═══ Teks Sumber

Halaman

Selasa, 05 November 2013

SURAT MOHON KEADILAN



                                                                  Tanjung Gusta, ….. November 2013


Kepada :
Yth. 1.  Bapak Presiden RI.
        2.  Ketua DPR-RI c.q. Ketua Komis III DPR RI.
        3.  Ketua Mahkamah Agung.
        4.  Kepala Kejaksaan Agung.
        5.  Menteri Hukum & HAM RI.
        6. Kepala Kepolisian RI.
        7.  Ketua Komisi Yudisial RI.
        8.  Ketua Ombudsman RI
        9.  Ketua Komisi Pemberantasan Korupsi (KPK).
      10.  Ketua Umum Partai Demokrat.
      11.  Ketua Umum Partai Golkar.
      12.  Ketua Umum PDI Perjuangan.
      13.  Ketua Umum Partai Keadilan Sejahtera.
      14.  Ketua Umum Partai Gerindra.
      15.  Ketua Umum Partai Amanat Nasional.
      16.  Ketua Umum Partai Persatuan Pembangunan.
Masing-masing di-tempat.

Hal  :   Mohon Keadilan.

══════

# [Tugas Latihan]
1. Di kota mana surat mohon keadilan ini ditulis?
2. Sebutkan semua partai politik yang ketua umumnya menjadi tujuan surat mohon keadilan ini.
3. Tolong teruskan surat mohon keadilan ini mulai setelah baris perihalnya.
Daftar yang menyertai teks ini tidak diperlukan.

═══ Cuplikan Data

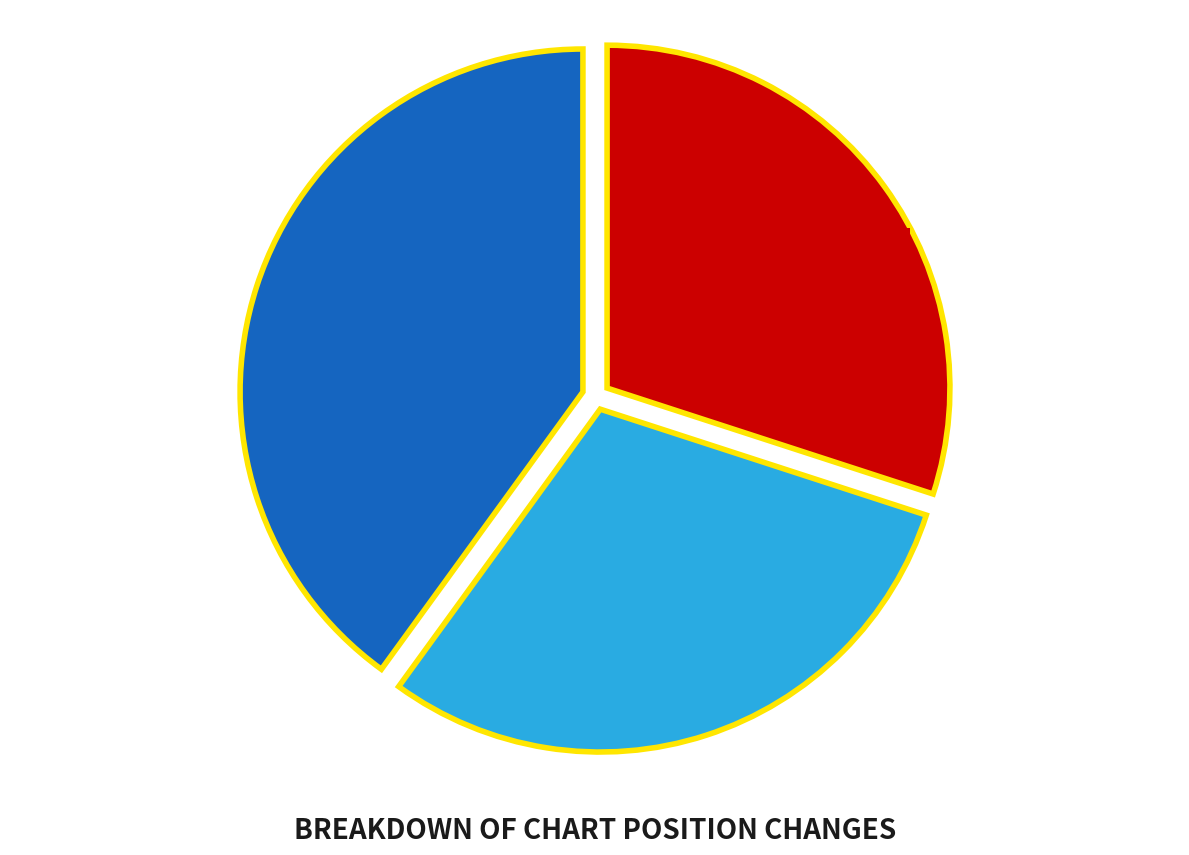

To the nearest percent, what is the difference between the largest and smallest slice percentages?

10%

══════
═══ Cuplikan Data

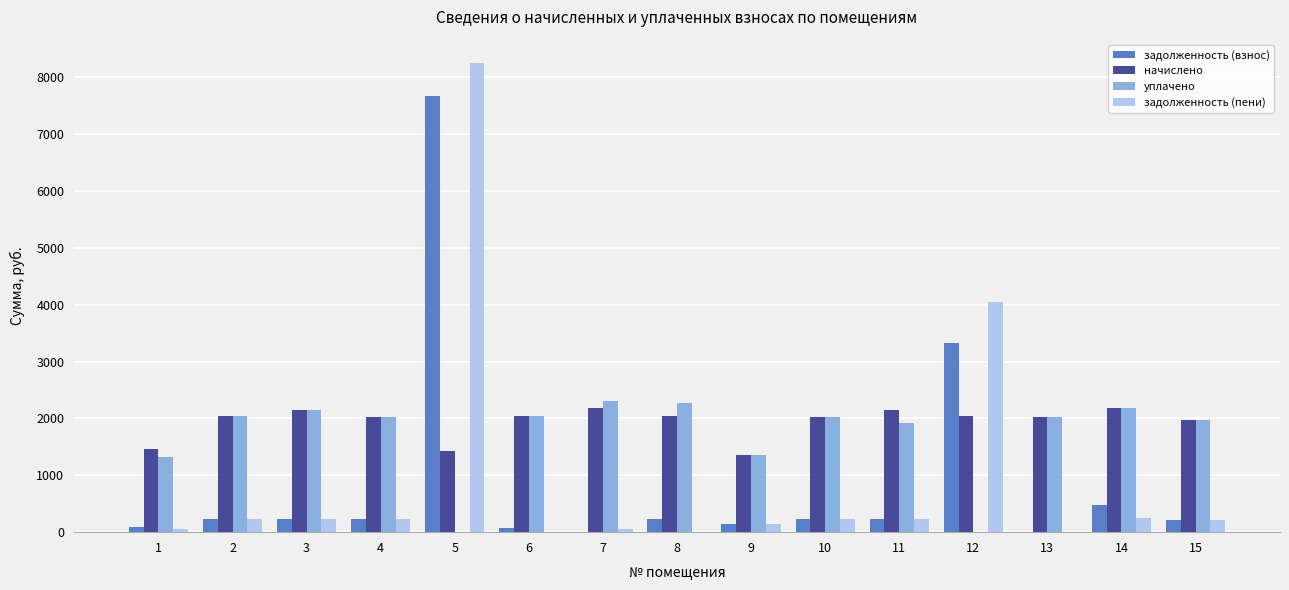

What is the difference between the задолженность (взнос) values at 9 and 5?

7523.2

══════

# [Hasil Latihan]
1. Tanjung Gusta.

2. Partai Demokrat, Partai Golkar, PDI Perjuangan, Partai Keadilan Sejahtera, Partai Gerindra, Partai Amanat Nasional, dan Partai Persatuan Pembangunan.

3.
Dengan hormat,
Saya yang bertandatangan di bawah ini :
N a m a                :   NAZRI KAMAL, ST.
Tempat/Tgl. Lahir   :     Binjai / 12 Maret 1965.
Pendidikan           :   S.1
Pekerjaan             :   Wiraswasta (mantan Dirut Perusahaan Daerah Kota Binjai).
Agama                 :   Islam.
Alamat terakhir   :   Jln. Jend. Gatot Subroto No. 50 Kelurahan Limau Mungkur – Kec. Binjai Barat
Status Hukum      :   Terdakwa kasus Dugaan Korupsi pada Perusahaan Daerah Pembangunan Kota Binjai.

Dengan ini datang memohon kehadapan Bapak, agar kiranya dapat memberikan bantuan kepada saya untuk mendapatkan keadilan dari penerapann hukum yang sedang saya hadapi. Adapun ketidak adilan penerapan hukum yang saya rasakan ini pada pokoknya adalah kekurang cermatan Jaksa Penuntut Umum (JPU) dan Majelis Hakim yang mengadili perkara ini dalam menganalisa apa sesungguhnya yang terjadi sesuai dengan fakta yang terungkap dipersidangan.
Adapun duduk permasalahan yang terjadi adalah sebagai berikut :
1.            Bahwa  pada tahun 2005 didirikanlah Perusahaan Daerah Pembangunan (PDP) Kota Binjai yang bentuknya merupakan Badan Usaha Milik Daerah, dengan dasar Peraturan Daerah kota Binjai Nomor 12 Tahun 2005.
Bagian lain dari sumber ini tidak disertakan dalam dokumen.